In June 1958, the Industrial Health Foundation published the Braun report with the falsified conclusion “that the asbestos miners in … Quebec do not have a significantly higher death rate from lung cancer than do comparable segments of the general population.”
Like the altered papers of Dr. LeRoy Gardner at Saranac Laboratories, this industry edited article misled workers and the public about the true dangers of cancer from Johns-Manville’s Canadian asbestos.
The Saranac Laboratory Animal Studies on Kaylo
During World War II, Owens-Illinois Glass Company (Owens-Illinois) developed a new asbestos insulation with the brand name “Kaylo”. Up until that time, most asbestos thermal insulation was 85% magnesia. Owens-Illinois developed a calcium silicate insulation with 12 to 15% asbestos. Owens-Illinois decided to test the effects that dust from its product would have on laboratory animals.
“Unmistaken Evidence that Kaylo Was Hazardous”
Unfortunately for the company, this research demonstrated that Kaylo asbestos dust could still cause lung disease. The research scientists at Saranac Laboratory fully informed Owens-Illinois that there was “unmistakable evidence” that Kaylo was hazardous.
Tragically, Owens-Illinois simply ignored the findings of its own medical researchers. Owens-Illinois neither warned its customers and employees that Kaylo could cause lung disease, nor did it take asbestos out of its Kaylo products. Instead, Owens-Illinois continued to produce asbestos-containing Kaylo for another decade, and then simply sold the Kaylo line to another company which continued to sell asbestos Kaylo until 1973.

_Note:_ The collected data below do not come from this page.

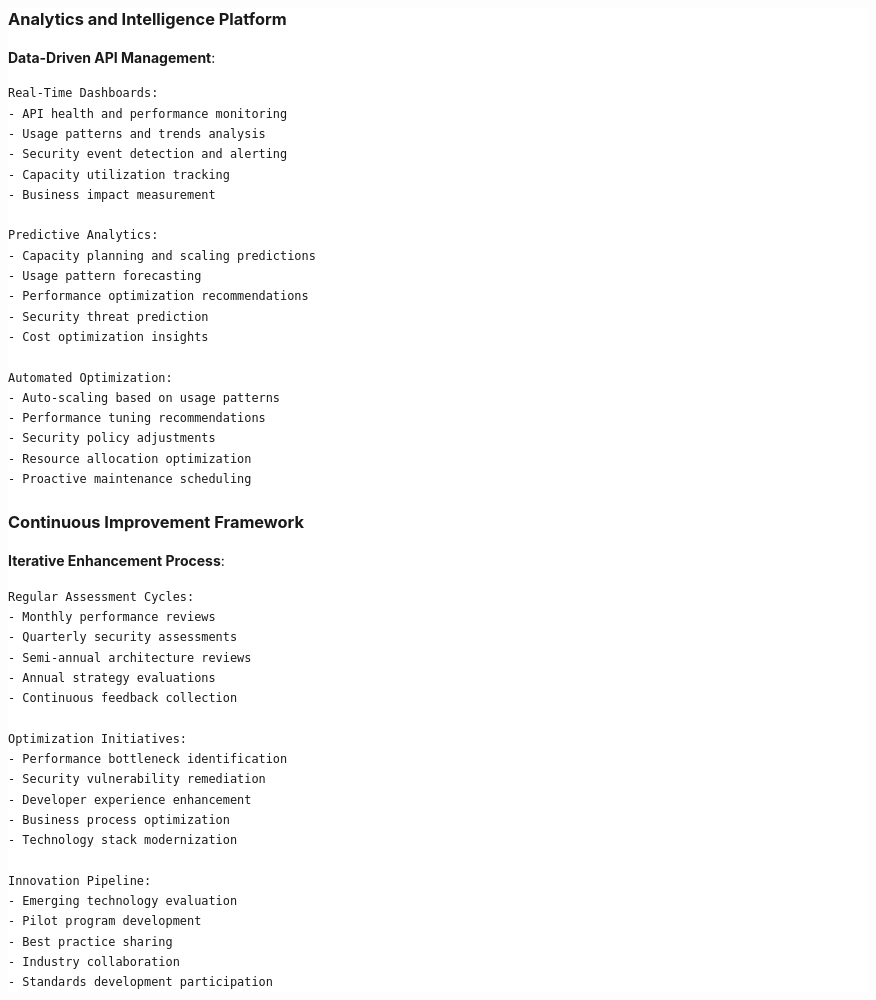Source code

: ### Analytics and Intelligence Platform

**Data-Driven API Management**:
```
Real-Time Dashboards:
- API health and performance monitoring
- Usage patterns and trends analysis
- Security event detection and alerting
- Capacity utilization tracking
- Business impact measurement

Predictive Analytics:
- Capacity planning and scaling predictions
- Usage pattern forecasting
- Performance optimization recommendations
- Security threat prediction
- Cost optimization insights

Automated Optimization:
- Auto-scaling based on usage patterns
- Performance tuning recommendations
- Security policy adjustments
- Resource allocation optimization
- Proactive maintenance scheduling
```

### Continuous Improvement Framework

**Iterative Enhancement Process**:
```
Regular Assessment Cycles:
- Monthly performance reviews
- Quarterly security assessments
- Semi-annual architecture reviews
- Annual strategy evaluations
- Continuous feedback collection

Optimization Initiatives:
- Performance bottleneck identification
- Security vulnerability remediation
- Developer experience enhancement
- Business process optimization
- Technology stack modernization

Innovation Pipeline:
- Emerging technology evaluation
- Pilot program development
- Best practice sharing
- Industry collaboration
- Standards development participation
```

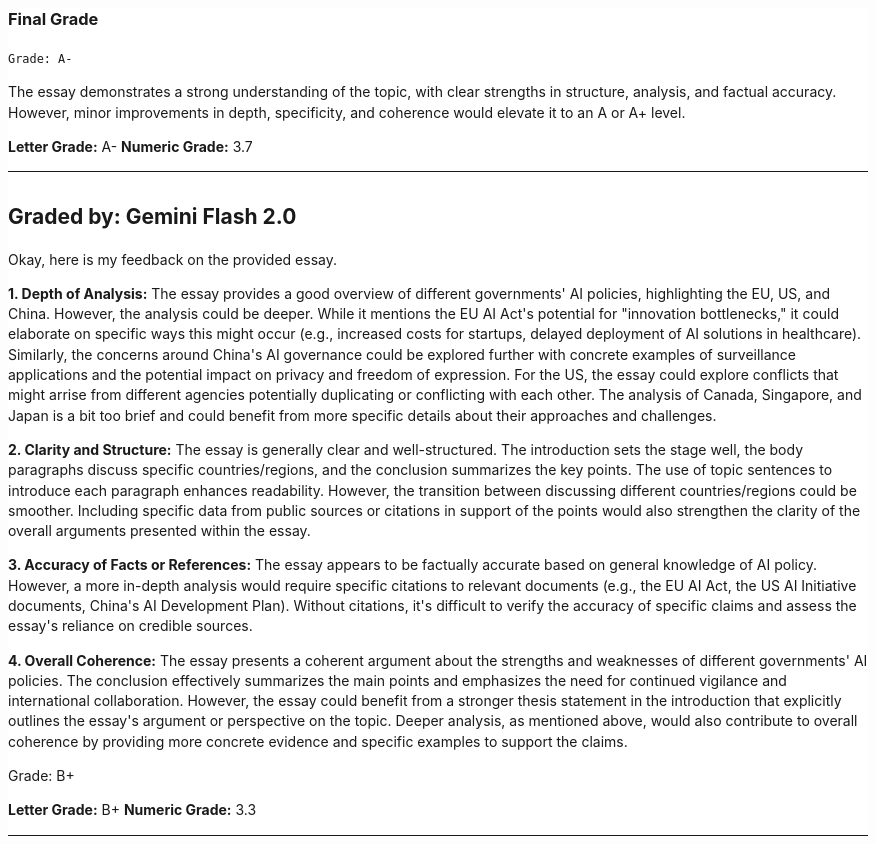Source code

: 
### Final Grade

```
Grade: A-
```

The essay demonstrates a strong understanding of the topic, with clear strengths in structure, analysis, and factual accuracy. However, minor improvements in depth, specificity, and coherence would elevate it to an A or A+ level.

**Letter Grade:** A-
**Numeric Grade:** 3.7

---

## Graded by: Gemini Flash 2.0

Okay, here is my feedback on the provided essay.

**1. Depth of Analysis:** The essay provides a good overview of different governments' AI policies, highlighting the EU, US, and China. However, the analysis could be deeper. While it mentions the EU AI Act's potential for "innovation bottlenecks," it could elaborate on specific ways this might occur (e.g., increased costs for startups, delayed deployment of AI solutions in healthcare). Similarly, the concerns around China's AI governance could be explored further with concrete examples of surveillance applications and the potential impact on privacy and freedom of expression. For the US, the essay could explore conflicts that might arrise from different agencies potentially duplicating or conflicting with each other. The analysis of Canada, Singapore, and Japan is a bit too brief and could benefit from more specific details about their approaches and challenges.

**2. Clarity and Structure:** The essay is generally clear and well-structured. The introduction sets the stage well, the body paragraphs discuss specific countries/regions, and the conclusion summarizes the key points. The use of topic sentences to introduce each paragraph enhances readability. However, the transition between discussing different countries/regions could be smoother. Including specific data from public sources or citations in support of the points would also strengthen the clarity of the overall arguments presented within the essay.

**3. Accuracy of Facts or References:** The essay appears to be factually accurate based on general knowledge of AI policy. However, a more in-depth analysis would require specific citations to relevant documents (e.g., the EU AI Act, the US AI Initiative documents, China's AI Development Plan). Without citations, it's difficult to verify the accuracy of specific claims and assess the essay's reliance on credible sources.

**4. Overall Coherence:** The essay presents a coherent argument about the strengths and weaknesses of different governments' AI policies. The conclusion effectively summarizes the main points and emphasizes the need for continued vigilance and international collaboration. However, the essay could benefit from a stronger thesis statement in the introduction that explicitly outlines the essay's argument or perspective on the topic. Deeper analysis, as mentioned above, would also contribute to overall coherence by providing more concrete evidence and specific examples to support the claims.

Grade: B+


**Letter Grade:** B+
**Numeric Grade:** 3.3

---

The results of the Kaylo studies are documented in a series of letters that were found at the Trudeau Institute in Saranac Lake, New York:
Letter No. 1
In a letter dated February 12, 1943 from U.E. Bowes, the Owens-Illinois Director of Research to Leroy U. Gardner, the Director of Saranac Laboratory, described the health hazards research he wanted:
“It should be considered from the standpoint of employees working in the plant where the material is made or where it may be sawed to desired dimensions and also considered from the standpoint of applicators or erectors at the point of use.”
Letter No. 2
On March 12, 1943, Dr. Gardner, the Director of Saranac Laboratory, wrote back to Mr. Bowes, the Owens-Illinois Director of Research, as follows:
“The fact that you are starting with a mixture of quartz and asbestos would certainly suggest that you have all the ingredients for a first-class hazard.”
Letter No. 3
On November 16, 1948, A.J. Vorwald, the new Director at Saranac Laboratory wrote to U.E. Bowes, the Owens-Illinois Director of Research:
“In animals sacrificed after more than 30 months of exposure to Kaylo dust unmistakable evidence of asbestosis has developed, showing that Kaylo on inhalation is capable of producing asbestosis and must be regarded as a potentially-hazardous material…
I realize that our findings regarding Kaylo are less favorable than anticipated. However, since Kaylo is capable of producing asbestosis, it is better to discover it now in animals rather than later in industrial workers. Thus, the company being forewarned, will be in a better position to institute adequate control measures for safeguarding exposed employees and protecting its own interests.”
No Health Warnings Given
Tragically, even after the company’s own research made it clear that Kaylo caused disease in animals, Owens-Illinois still sold its asbestos-containing Kaylo without any health warnings. In fact, Owens-Illinois later sold off its Kaylo line to Owens-Corning Fiberglass (OCF), which continued to sell asbestos-containing Kaylo until the OSHA ban in 1973. This callous decision put hundreds of thousands of American workers and their families at risk for asbestosis, lung cancer, and mesothelioma from exposure to asbestos-containing Kaylo.